Yes, in Your Backyard: Forced Technological Adoption and Spatial Externalities. Diffusion of new technologies in competitive markets is often thought to be too slow relative to an optimal adoption trajectory due to learning-by-doing, learning-by-using, or network externalities. In this paper, in contrast, I study a phenomenon of hastened technology adoption facilitated by a negative spatial externality imposed by adopters on non-adopters. Focusing on new herbicide-tolerant seeds for soybean and cotton, I show that adoption by U.S. farmers was partly caused by wind carrying the drift-susceptible herbicide across plots. I estimate that being in the same wind corridor as an adopter increased the probability of adopting by about 29%. The externality also led to defensive adaptation: cropland was converted to crops able to withstand the herbicide, suggesting a form of protective land-use change to prevent damage. I then turn to broader consequences of the widespread adoption of the technology, including its overall effect on yields. A priori, the effect on yields is ambiguous. I find that overall, yields remained practically unchanged, despite increased crop failure. The rapid diffusion of this new technology and the consequences highlighted here call for the careful consideration of policies to address such inventions and of their accompanying side-effects. 
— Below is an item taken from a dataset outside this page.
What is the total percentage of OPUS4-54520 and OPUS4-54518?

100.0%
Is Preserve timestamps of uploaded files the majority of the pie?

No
Payment for Ecosystem Services and the Preservation of Forest Cover in Ecuador. Policies for habitat preservation are increasingly favoring contractual schemes whereby conservation actions undertaken by private individuals are voluntary but incentivized by payments. This is where their appeal lies, as opposed schemes relying on restriction of use or exclusion. It is also their weakness, but whether that's a fatal one is still an open debate. The present study analyzes such a scheme in Ecuador, and shows that not only enrolment was biased towards marginal land that was at a lower risk of deforestation anyway, but also that compliance fell short. As a result, deforestation dynamics were not altered by the program. This implies that targeting and enforcement should be a priority when considering designing a payment for ecosystem service scheme. 
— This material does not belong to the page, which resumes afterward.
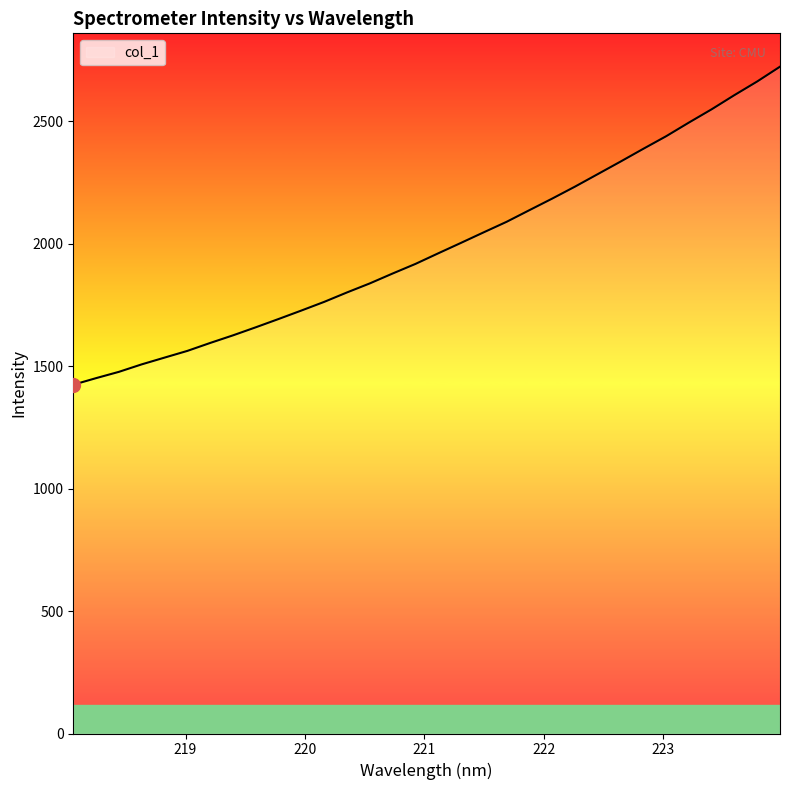

What is the greatest value displayed?

2722.3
What drives migratory pressure at the southern EU borders? In the wake of the "migration crisis" of 2015 in the Mediterranean region, environmental factors (e.g. droughts) have re-emerged as a possible major driver of emigration.  Systematically proving and quantifying their implication, however, has remained arduous, mostly for want of quality data on international migration with a global coverage of origin countries.  Here I propose the use of a novel data set for the study of migration drivers that hasn't, to my knowledge, been used for that purpose. They are correlated with another measure of distress-driven migration, applications for asylum (into the European Union), and respond in the expected direction to known drivers of migration (e.g. income at origin). Finally, weather shocks seem to influence this measure of distress-driven, but the picture is somewhat less clear here, likely due to the shortness of the panel of weather and migration data at hand. [CEEP working paper]

Work in progress

Agricultural landscape complexity and pest pressure: A Less Simplistic Approach to Landscape Complexity. With Eyal G. Frank.

Reversing Local Extinctions: The Economic Impacts of Reintroducing Wolves in North America. With Eyal G. Frank, Dominic P. Parker, Jennifer L. Raynor.